Le Invasioni sono iniziative spontanee, create da singoli o gruppi che hanno proposto una località o un museo da visitare: per partecipare basta selezionare dal sito ufficiale l’Invasione alla quale si vuole partecipare e seguire le istruzioni per registrarsi. La partecipazione è gratuita, tranne ovviamente eventuali biglietti di ingresso. Gli invasori, armati di smartphone e/o macchina fotografica saranno incoraggiati a documentare, fotografare e condividere, possibilmente in tempo reale, ciò che vedranno.

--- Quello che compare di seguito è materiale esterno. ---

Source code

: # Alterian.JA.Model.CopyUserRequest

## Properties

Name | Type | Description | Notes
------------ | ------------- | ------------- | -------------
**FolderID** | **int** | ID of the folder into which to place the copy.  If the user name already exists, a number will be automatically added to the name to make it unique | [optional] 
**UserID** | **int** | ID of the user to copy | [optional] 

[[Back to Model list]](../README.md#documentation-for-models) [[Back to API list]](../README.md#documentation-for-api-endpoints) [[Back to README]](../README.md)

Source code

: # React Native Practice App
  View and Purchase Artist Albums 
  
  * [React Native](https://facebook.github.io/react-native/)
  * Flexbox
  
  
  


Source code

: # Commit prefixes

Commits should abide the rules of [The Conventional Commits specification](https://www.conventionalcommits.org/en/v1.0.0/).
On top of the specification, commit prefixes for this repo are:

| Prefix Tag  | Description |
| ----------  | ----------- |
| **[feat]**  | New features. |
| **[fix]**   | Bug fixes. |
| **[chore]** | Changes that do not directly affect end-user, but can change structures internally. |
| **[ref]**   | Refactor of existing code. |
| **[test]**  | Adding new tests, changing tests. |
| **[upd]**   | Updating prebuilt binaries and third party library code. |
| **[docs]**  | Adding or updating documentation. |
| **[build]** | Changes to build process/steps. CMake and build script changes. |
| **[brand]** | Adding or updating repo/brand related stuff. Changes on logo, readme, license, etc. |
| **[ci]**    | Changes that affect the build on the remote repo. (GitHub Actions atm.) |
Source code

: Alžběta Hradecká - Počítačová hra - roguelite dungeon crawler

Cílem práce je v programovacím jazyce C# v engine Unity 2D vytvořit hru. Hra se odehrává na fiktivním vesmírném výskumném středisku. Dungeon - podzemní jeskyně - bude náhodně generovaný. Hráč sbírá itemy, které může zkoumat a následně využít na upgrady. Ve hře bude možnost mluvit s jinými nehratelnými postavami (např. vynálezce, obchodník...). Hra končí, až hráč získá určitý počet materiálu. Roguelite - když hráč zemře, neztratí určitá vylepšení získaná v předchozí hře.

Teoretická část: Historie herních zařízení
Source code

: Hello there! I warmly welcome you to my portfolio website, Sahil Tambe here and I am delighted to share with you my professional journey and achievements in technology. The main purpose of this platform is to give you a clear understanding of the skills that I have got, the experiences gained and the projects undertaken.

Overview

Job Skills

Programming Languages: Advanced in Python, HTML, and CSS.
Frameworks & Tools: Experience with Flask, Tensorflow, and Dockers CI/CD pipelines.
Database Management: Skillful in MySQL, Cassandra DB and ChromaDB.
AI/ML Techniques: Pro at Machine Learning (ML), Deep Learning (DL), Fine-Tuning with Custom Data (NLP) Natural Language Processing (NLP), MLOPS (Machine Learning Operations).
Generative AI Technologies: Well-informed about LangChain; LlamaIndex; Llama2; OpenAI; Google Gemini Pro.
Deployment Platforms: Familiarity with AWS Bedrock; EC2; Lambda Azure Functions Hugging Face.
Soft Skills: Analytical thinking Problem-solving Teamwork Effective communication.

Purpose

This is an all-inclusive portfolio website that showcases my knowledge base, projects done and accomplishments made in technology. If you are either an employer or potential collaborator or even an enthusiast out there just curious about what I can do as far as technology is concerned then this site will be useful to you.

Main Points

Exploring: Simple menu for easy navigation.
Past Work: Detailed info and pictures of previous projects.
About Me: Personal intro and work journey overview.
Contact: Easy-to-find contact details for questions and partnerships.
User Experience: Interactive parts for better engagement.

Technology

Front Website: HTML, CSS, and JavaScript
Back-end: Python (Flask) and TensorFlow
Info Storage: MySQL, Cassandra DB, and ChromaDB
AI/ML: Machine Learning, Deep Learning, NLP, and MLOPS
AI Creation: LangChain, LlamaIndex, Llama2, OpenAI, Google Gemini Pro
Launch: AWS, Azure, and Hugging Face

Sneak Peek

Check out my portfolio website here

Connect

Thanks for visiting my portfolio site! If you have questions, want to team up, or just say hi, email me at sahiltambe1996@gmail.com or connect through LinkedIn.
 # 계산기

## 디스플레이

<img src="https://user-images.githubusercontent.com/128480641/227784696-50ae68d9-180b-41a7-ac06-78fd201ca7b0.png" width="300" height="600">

Nata nel 2013 l’iniziativa delle Invasioni ha riscosso immediatamente un enorme successo, intercettando in modo semplice un bisogno diffuso e trasversale. La proposta partecipare in modo attivo alla fruizione dei beni artistici e culturali è stata infatti raccolta da piccoli e grandi centri, in ogni parte d’italia, restituendo – letterlamente – la fotografia di un paese che nonostante tutto vorrebbe riapproriarsi del proprio territorio, pronto a forme nuove di fruizione dell’arte e della cultura.

I numeri della prima edizione – di cui vi avevamo già parlato – del resto parlano chiaro: 225 invasioni, 9434 partecipanti e 10.798 opere fotografate, condivise e documentate sui social network. Il risultato è un modo nuovo di approcciare l’immenso patrimonio artistico del Bel Paese, basato su una concezione aperta e diffusa del patrimonio culturale. La condivisione delle opere viste/visitate è un momento importante, che permette non solo di interagire in modo ‘personale’ con la cultura, ma anche un punto di partenza per le istituzioni e i musei per stabilire un rapporto con i propri visitatori. Si tratta quindi di crere un valore aggiunto prezioso per qualsiasi tipo di strategia di promozione culturale e molti musei l’hanno già capito: nonostante la normativa italiana sia ferma ormai da molti decenni fa, ci sono già alcune realtà museali che permettono ai propri visitatori di scattare foto per uso personale, incoraggiandone la condivisione e partecipando in questo modo a una più ampia conversazione sui social media.